DeepSeek, the China-based AI lab, has released DeepSeek-V3.2-Exp, an experimental AI model on September 29. The model is claimed to achieve ‘significant efficiency improvements in both training and inference’.
It is built upon the DeepSeek-V3.1-Terminus, which itself is an upgraded version of the DeepSeek-V3.1 model.
It introduces what is called ‘DeepSeek Sparse Attention (DSA)’, a sparse attention mechanism designed to explore and validate optimisations for training and inference efficiency in long-context scenarios, according to the company.
Despite using a much simpler and faster attention method that processes far fewer tokens during long-context tasks, DeepSeek revealed that it performs on par with V3.1-Terminus.
For context, this model scored 58 on the Artificial Intelligence index, which incorporates the performance of an AI model across 10 benchmarks in diverse domains.
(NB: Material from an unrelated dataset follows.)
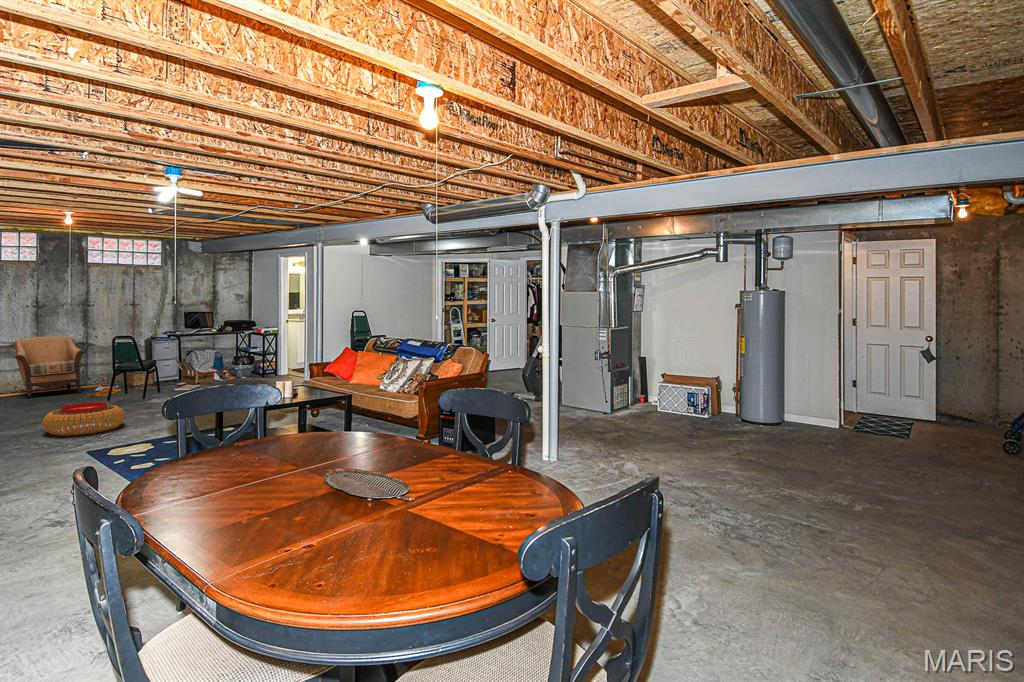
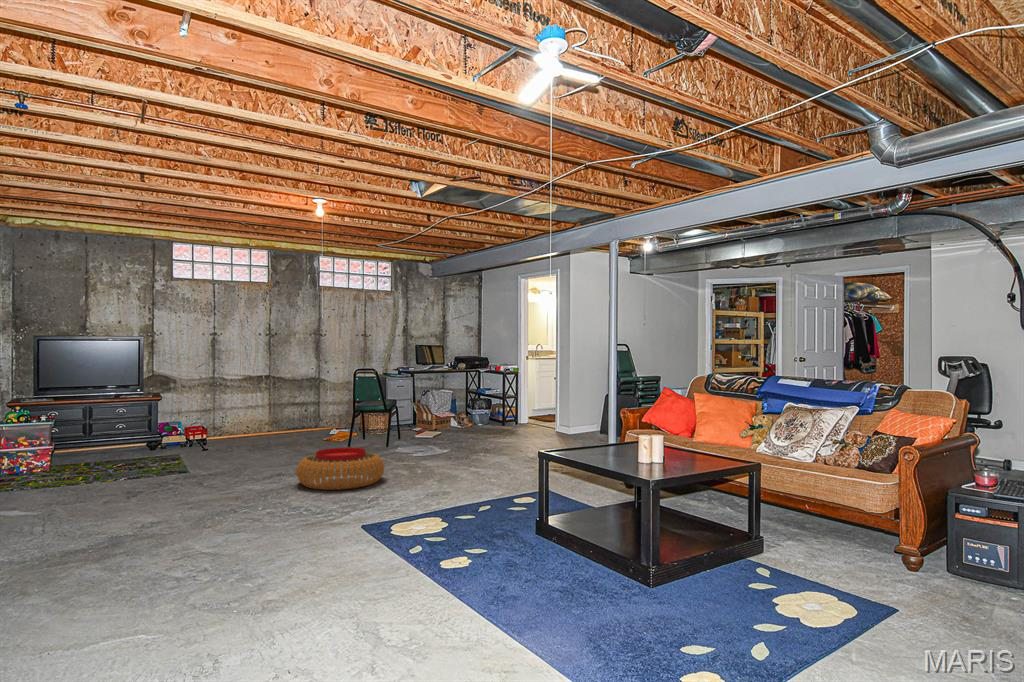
armchair: present [14,336,84,398] -> none [250,370,319,440]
Anthropic’s Claude 4.1 Opus model scores 59, Gemini 2.5 Pro scores 60, and OpenAI’s GPT-5 (high) scores 68.
For more details on the architecture, refer to the technical report, available here.
“The DeepSeek team cracked cheap long context for LLMs: a ~3.5x cheaper prefill and ~10x cheaper decode at 128k context at inference with the same quality,” said Deedy Das, partner at Menlo Ventures, reacting to the announcement on X.
The model is available on the DeepSeek app, web and API. The model’s weights are available on Hugging Face.
The company also announced that the API pricing has been cut by 50%. DeepSeek has reduced input costs from $0.07 to $0.028 per 1M tokens for cache hits and from $0.56 to $0.28 for cache misses, while output costs have dropped from $1.68 to $0.42.
“This experimental release represents our ongoing research into more efficient transformer architectures, particularly focusing on improving computational efficiency when processing extended text sequences,” said DeepSeek in the blog post.